Note that when we talk about a distribution of the win n, we talk about a triple (a,b,c)
of three numbers where a+b+c=n. As pairs of numbers are usually displayed in the plane,
triples of numbers can be represented in 3-dimensional space. However, the triples of
numbers summing up to n form a plane inside 3-dimensional space, and if we add the requirements
that all three numbers a, b, and c should be positive, we arrive at a triangle.
These triangle is now taken out of 3-dimensional space and put into the plane, see
the example to the right for n=10.
Triples (a,b,c) with nonnegative coordinates a, b, c and obeying a+b+c=10
correspond to points in the triangle.
The first coordinate expresses the distance of the point to the side on the bottom,
the second coordinate is the distance to the upper right side,
and the third coordinate is the distance to the upper left side.
The core for n=10 and m=4 is the shaded area in the figure. The requirements a ≥ 2, b ≥ 10/3, c ≥ 2/3 mean that the points must be beyond the green lines, and the requirements a+b ≥ 20/3, a+c ≥ 3, b+c ≥ 5 are visualized by the blue straight line borders.
The core is usually not one distribution, but many possible ones, but it could even contain no triple in some cases. Another concept that always gives a unique value is the so-called Shapley value. Assume that the grand coalition is build gradually, let's say Ann starts, then Beth joins to form a coalition with Ann, and then Cindy joins to form the grand coalition. Now assume that every player when joining the present coalition is promised the surplus the coalition gets due to this joined player. That means that Ann starts with an expectation of 2. When Beth joins, the expectation of the coalition raises to 20/3, therefore Beth brings 14/3 on the desk. Finally, when Cindy joins, the expectation raises to 10, therefore Cindy claims the difference of 10/3 for herself.
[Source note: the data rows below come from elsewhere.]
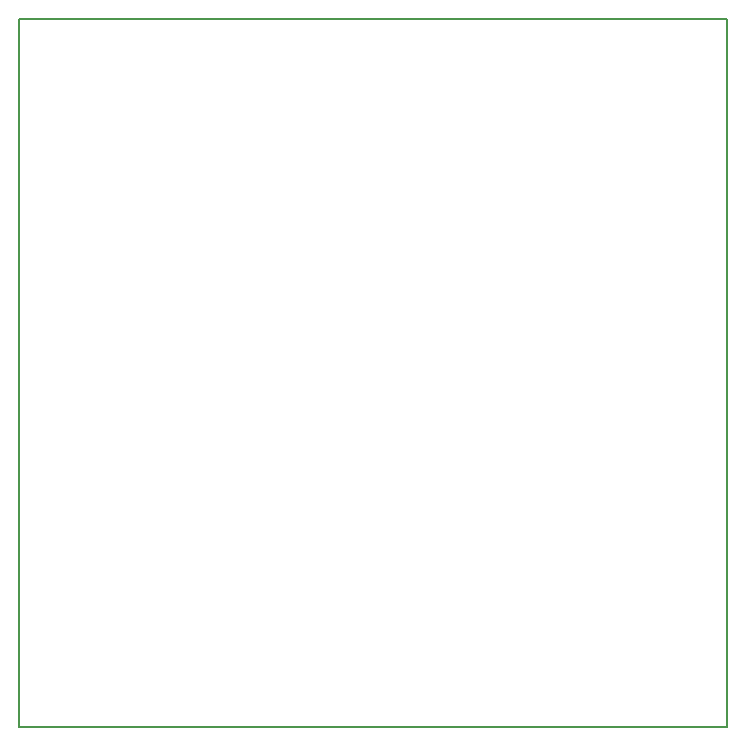
<source format=gbr>
G04 #@! TF.GenerationSoftware,KiCad,Pcbnew,(5.0.0-rc2-dev-720-g9704891c8)*
G04 #@! TF.CreationDate,2018-05-14T16:41:22+09:00*
G04 #@! TF.ProjectId,eeprom_programmer,656570726F6D5F70726F6772616D6D65,rev?*
G04 #@! TF.SameCoordinates,Original*
G04 #@! TF.FileFunction,Profile,NP*
%FSLAX46Y46*%
G04 Gerber Fmt 4.6, Leading zero omitted, Abs format (unit mm)*
G04 Created by KiCad (PCBNEW (5.0.0-rc2-dev-720-g9704891c8)) date 05/14/18 16:41:22*
%MOMM*%
%LPD*%
G01*
G04 APERTURE LIST*
%ADD10C,0.150000*%
G04 APERTURE END LIST*
D10*
X130000000Y-20000000D02*
X70000000Y-20000000D01*
X130000000Y-80000000D02*
X130000000Y-20000000D01*
X70000000Y-80000000D02*
X130000000Y-80000000D01*
X70000000Y-20000000D02*
X70000000Y-80000000D01*
M02*

</source>
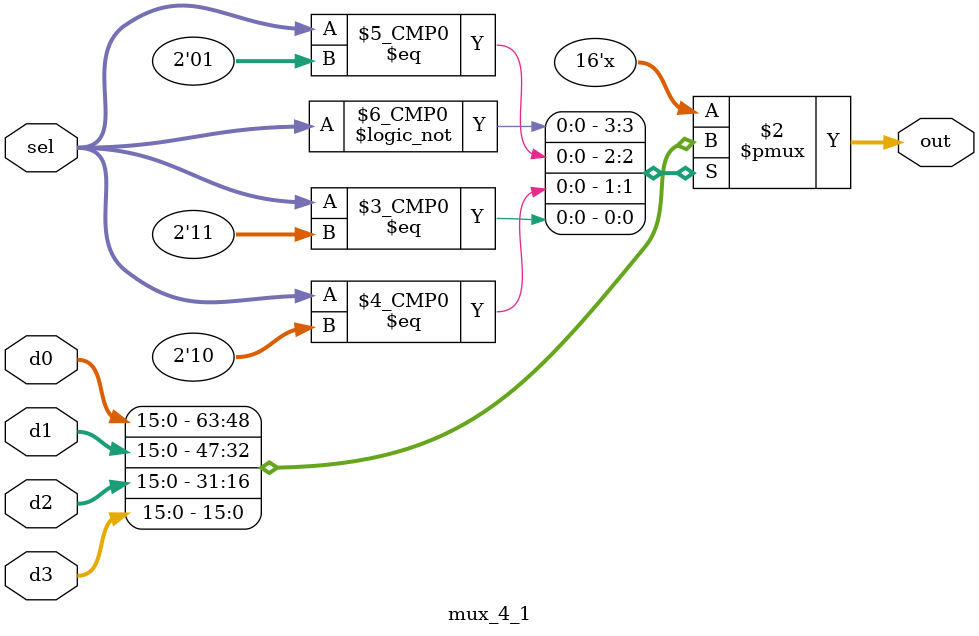
<source format=sv>
`timescale 1ns / 1ps

module mux_4_1(
    input [1:0] sel,
    output reg [15:0] out,
    input [15:0] d0,
    input [15:0] d1,
    input [15:0] d2,
    input [15:0] d3);
    
    always @ (*) begin
      case(sel)
          2'b00 : out <= d0;
          2'b01 : out <= d1;
          2'b10 : out <= d2;
          2'b11 : out <= d3;
      endcase
    end
endmodule

</source>
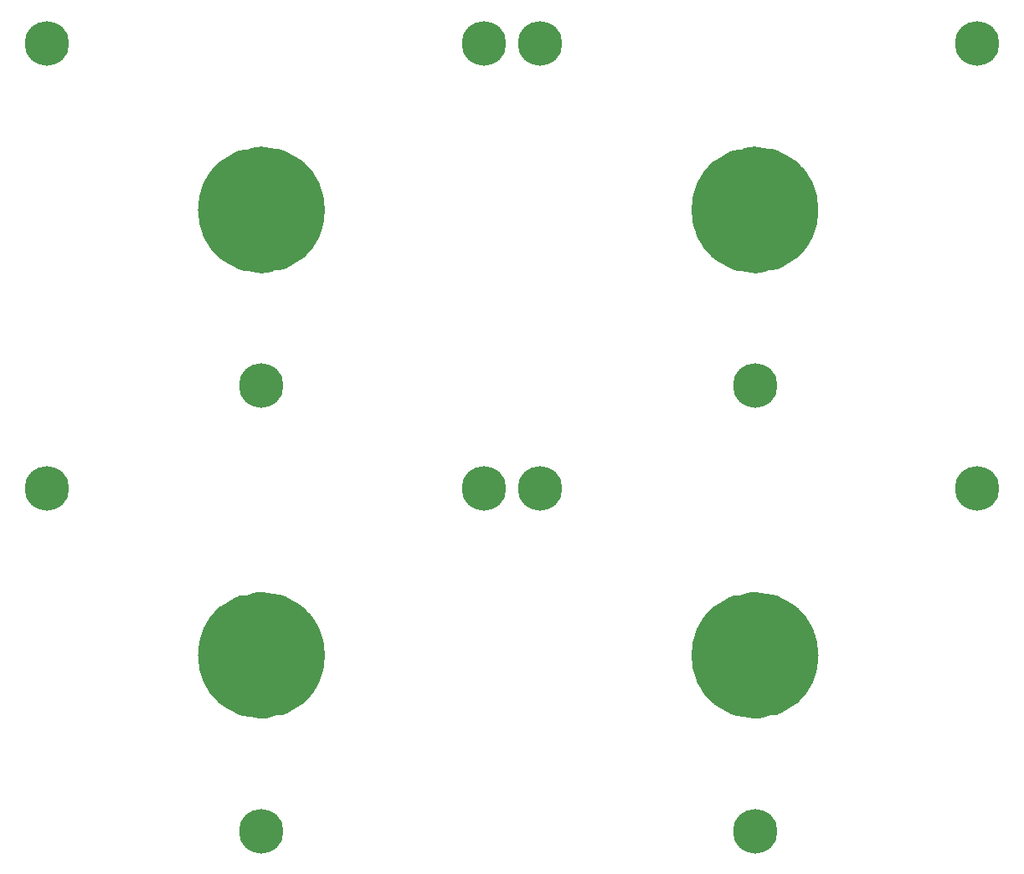
<source format=gts>
%TF.GenerationSoftware,KiCad,Pcbnew,6.0.2+dfsg-1*%
%TF.CreationDate,2023-03-24T00:20:45+09:00*%
%TF.ProjectId,pcb-panel,7063622d-7061-46e6-956c-2e6b69636164,rev?*%
%TF.SameCoordinates,Original*%
%TF.FileFunction,Soldermask,Top*%
%TF.FilePolarity,Negative*%
%FSLAX46Y46*%
G04 Gerber Fmt 4.6, Leading zero omitted, Abs format (unit mm)*
G04 Created by KiCad (PCBNEW 6.0.2+dfsg-1) date 2023-03-24 00:20:45*
%MOMM*%
%LPD*%
G01*
G04 APERTURE LIST*
%ADD10C,6.400000*%
%ADD11C,0.802000*%
%ADD12C,4.502000*%
G04 APERTURE END LIST*
D10*
X140106000Y-120015000D02*
G75*
G03*
X140106000Y-120015000I-3200000J0D01*
G01*
X90195000Y-74930000D02*
G75*
G03*
X90195000Y-74930000I-3200000J0D01*
G01*
X140106000Y-74930000D02*
G75*
G03*
X140106000Y-74930000I-3200000J0D01*
G01*
X90195000Y-120015000D02*
G75*
G03*
X90195000Y-120015000I-3200000J0D01*
G01*
X140106000Y-120015000D02*
G75*
G03*
X140106000Y-120015000I-3200000J0D01*
G01*
X90195000Y-74930000D02*
G75*
G03*
X90195000Y-74930000I-3200000J0D01*
G01*
X140106000Y-74930000D02*
G75*
G03*
X140106000Y-74930000I-3200000J0D01*
G01*
X90195000Y-120015000D02*
G75*
G03*
X90195000Y-120015000I-3200000J0D01*
G01*
D11*
X64111274Y-59205726D03*
X66928000Y-58039000D03*
X64111274Y-56872274D03*
X63628000Y-58039000D03*
X66444726Y-56872274D03*
D12*
X65278000Y-58039000D03*
D11*
X65278000Y-59689000D03*
X65278000Y-56389000D03*
X66444726Y-59205726D03*
D12*
X86995000Y-92710000D03*
D11*
X88645000Y-92710000D03*
X88161726Y-93876726D03*
X88161726Y-91543274D03*
X85828274Y-93876726D03*
X85345000Y-92710000D03*
X86995000Y-91060000D03*
X85828274Y-91543274D03*
X86995000Y-94360000D03*
X108307274Y-59205726D03*
X111124000Y-58039000D03*
X109474000Y-56389000D03*
X107824000Y-58039000D03*
X110640726Y-59205726D03*
X110640726Y-56872274D03*
X108307274Y-56872274D03*
D12*
X109474000Y-58039000D03*
D11*
X109474000Y-59689000D03*
X157735000Y-103124000D03*
X158218274Y-101957274D03*
X159385000Y-101474000D03*
X160551726Y-104290726D03*
X159385000Y-104774000D03*
X161035000Y-103124000D03*
D12*
X159385000Y-103124000D03*
D11*
X158218274Y-104290726D03*
X160551726Y-101957274D03*
X158218274Y-59205726D03*
D12*
X159385000Y-58039000D03*
D11*
X157735000Y-58039000D03*
X159385000Y-56389000D03*
X161035000Y-58039000D03*
X160551726Y-59205726D03*
X160551726Y-56872274D03*
X158218274Y-56872274D03*
X159385000Y-59689000D03*
X114022274Y-59205726D03*
X115189000Y-56389000D03*
X115189000Y-59689000D03*
X116355726Y-56872274D03*
X116355726Y-59205726D03*
X114022274Y-56872274D03*
X113539000Y-58039000D03*
X116839000Y-58039000D03*
D12*
X115189000Y-58039000D03*
D11*
X66444726Y-104290726D03*
D12*
X65278000Y-103124000D03*
D11*
X66444726Y-101957274D03*
X65278000Y-104774000D03*
X65278000Y-101474000D03*
X63628000Y-103124000D03*
X64111274Y-104290726D03*
X64111274Y-101957274D03*
X66928000Y-103124000D03*
D12*
X136906000Y-137795000D03*
D11*
X136906000Y-139445000D03*
X138556000Y-137795000D03*
X135739274Y-138961726D03*
X136906000Y-136145000D03*
X135256000Y-137795000D03*
X138072726Y-138961726D03*
X138072726Y-136628274D03*
X135739274Y-136628274D03*
X115189000Y-104774000D03*
X116839000Y-103124000D03*
X115189000Y-101474000D03*
X116355726Y-104290726D03*
D12*
X115189000Y-103124000D03*
D11*
X116355726Y-101957274D03*
X113539000Y-103124000D03*
X114022274Y-101957274D03*
X114022274Y-104290726D03*
X109474000Y-104774000D03*
X110640726Y-101957274D03*
X110640726Y-104290726D03*
D12*
X109474000Y-103124000D03*
D11*
X108307274Y-104290726D03*
X111124000Y-103124000D03*
X107824000Y-103124000D03*
X108307274Y-101957274D03*
X109474000Y-101474000D03*
X85345000Y-137795000D03*
X88161726Y-136628274D03*
D12*
X86995000Y-137795000D03*
D11*
X88161726Y-138961726D03*
X85828274Y-138961726D03*
X88645000Y-137795000D03*
X86995000Y-136145000D03*
X86995000Y-139445000D03*
X85828274Y-136628274D03*
X138072726Y-91543274D03*
X136906000Y-91060000D03*
X138556000Y-92710000D03*
D12*
X136906000Y-92710000D03*
D11*
X136906000Y-94360000D03*
X138072726Y-93876726D03*
X135256000Y-92710000D03*
X135739274Y-91543274D03*
X135739274Y-93876726D03*
M02*

</source>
This procedure is certainly not fair. When Beth would start, and Ann would join, Ann could claim a surplus of 10/3 instead of the 2 she gets when starting the coalition. For this reason, the procedure described is performed for every possible ordering of the players, and then the average of the values for a player over all orderings is taken. In our case of three players there are six possible orderings, and the claims for the players for the orderings are shown in the table below:
| Ann starts with 2 | Beth adds 14/3 | Cindy adds missing 10/3 |
| Ann starts with 2 | Cindy adds 1 | Beth adds missing 7 |
| Beth starts with 10/3 | Ann adds 10/3 | Cindy adds missing 10/3 |
| Beth starts with 10/3 | Cindy adds 5/3 | Ann adds missing 5 |
| Cindy starts with 2/3 | Ann adds 7/3 | Beth adds missing 7 |
| Cindy starts with 2/3 | Beth adds 13/3 | Ann adds missing 5 |
The averages of these values, the Shapley values are 3.28 for Ann, 4.94 for Beth, and 1.78 for Cindy. This point is the black dot in the Figure above. In our case, it sits rather central inside the core. But this is not always the case.
Besides this intuitive description of the Shapley value, it can also be shown that this value has a number of desirable properties.